Qureshi’s involvement in national and international tiger monitoring efforts began in the early 2000s. Together with a team of scientists including Jhala and Dr. Rajesh Gopal, Secretary General of the Global Tiger Forum and former Member Secretary of the National Tiger Conservation Authority, Qureshi developed the All India Tiger Monitoring project, a precursor to the current census that improved on older census methods by utilizing sign surveys, GIS and camera traps. The project was adopted countrywide in 2006 after tigers were found to be extinct at Sariska Tiger Reserve in 2005. Sariska, an older Indian park located in the state of Rajasthan, was created in the 1950’s and became a reserve in 1978. The Sariska tragedy was the canary in the coal mine that awoke India to a need to devise even more rigorous strategies to protect its tigers.

**PROVIDED INFORMATION:**
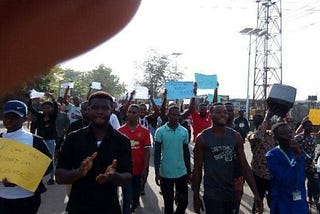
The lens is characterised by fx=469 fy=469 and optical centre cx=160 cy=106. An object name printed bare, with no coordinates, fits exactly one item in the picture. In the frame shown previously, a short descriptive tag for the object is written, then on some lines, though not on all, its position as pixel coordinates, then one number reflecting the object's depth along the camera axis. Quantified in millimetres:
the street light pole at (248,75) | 38988
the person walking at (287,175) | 4344
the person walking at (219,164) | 4395
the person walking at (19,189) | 3484
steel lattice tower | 33562
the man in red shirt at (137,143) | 5688
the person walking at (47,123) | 7449
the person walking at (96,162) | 2967
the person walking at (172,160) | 5719
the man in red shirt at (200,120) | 9305
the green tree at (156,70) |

**PARTS OF THE EXERCISE:**
a. Answer these questions from the tiger monitoring passage:
(i) When did Qureshi's involvement in tiger monitoring efforts begin?
(ii) In what year was the All India Tiger Monitoring project adopted countrywide?
(iii) In what year did Sariska become a reserve?
b. Based on the tiger monitoring passage, say whether each statement agrees with it:
(i) The All India Tiger Monitoring project made use of camera traps.
(ii) Sariska is located in the state of Madhya Pradesh.
(iii) Tigers were found to be extinct at Sariska in 2006.
The items can be set aside.

**TASK RESULTS:**
a.
(i) In the early 2000s
(ii) 2006
(iii) 1978

b.
(i) Yes: "utilizing sign surveys, GIS and camera traps"
(ii) No: "located in the state of Rajasthan"
(iii) No: "found to be extinct at Sariska Tiger Reserve in 2005"